Des questions administratives à traiter
Le potentiel de main-d'œuvre est là car à l'heure actuelle près de 100.000 entreprises ont fait une demande d'activité partielle, et 1,2 million de salariés sont concernés d'après les chiffres du ministère du Travail au 25 mars. Quelques 40.000 candidats s'étaient déjà portés volontaires un jour après le lancement de l'appel, d'après la FNSEA.
Cependant, la réquisition de personnel n'est pas une solution clé en main, car il faut un minimum de connaissances. "Ramasser des asperges ne s'improvise pas, précise ainsi Bernard Lannes, il faut aller vite, l'anticipation est très importante." Des problèmes administratifs sont aussi à prendre en compte. "Nous avons un coiffeur qui peut venir en aide, mais il a un statut d'indépendant, et comme il va devoir s'affilier à la Mutuelle sociale agricole (MSA), il faudrait l'exonérer des charges qui ne lui ouvriront de toute façon aucun droit", souligne André Bernard.

# # # # #

# [Consigne]
Écrivez la suite du passage sur le renfort de main-d'œuvre dans l'agriculture, en reprenant juste après sa dernière phrase.

# [Données d'entrée]
# # # # #

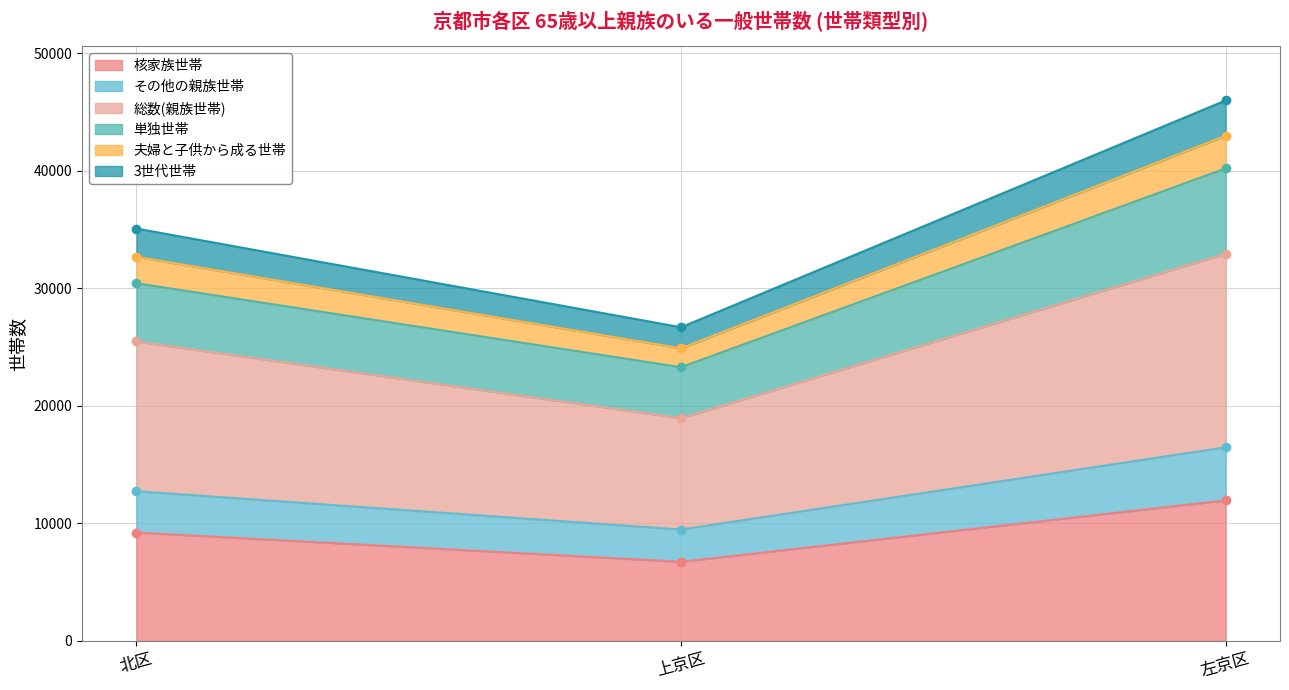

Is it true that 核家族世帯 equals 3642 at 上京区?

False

# # # # #

# [Réponse rédigée]
Le ministère du Travail tente pas à pas de régler ces questions techniques. Un salarié pourra cumuler son indemnité d'activité partielle avec le salaire de son contrat de travail dans la filière agroalimentaire, sous réserve que son employeur initial lui donne son accord pour respecter un délai de prévenance de sept jours avant la reprise du travail. Les bénéficiaires du fonds de solidarité pour les très petites entreprises, indépendants, micro-entrepreneurs et professions libérales, qui vient d'être mis en place, pourront cumuler le versement par le fonds (1.500 euros début avril sur demande) avec des contrats courts dans les entreprises agricoles et agroalimentaires.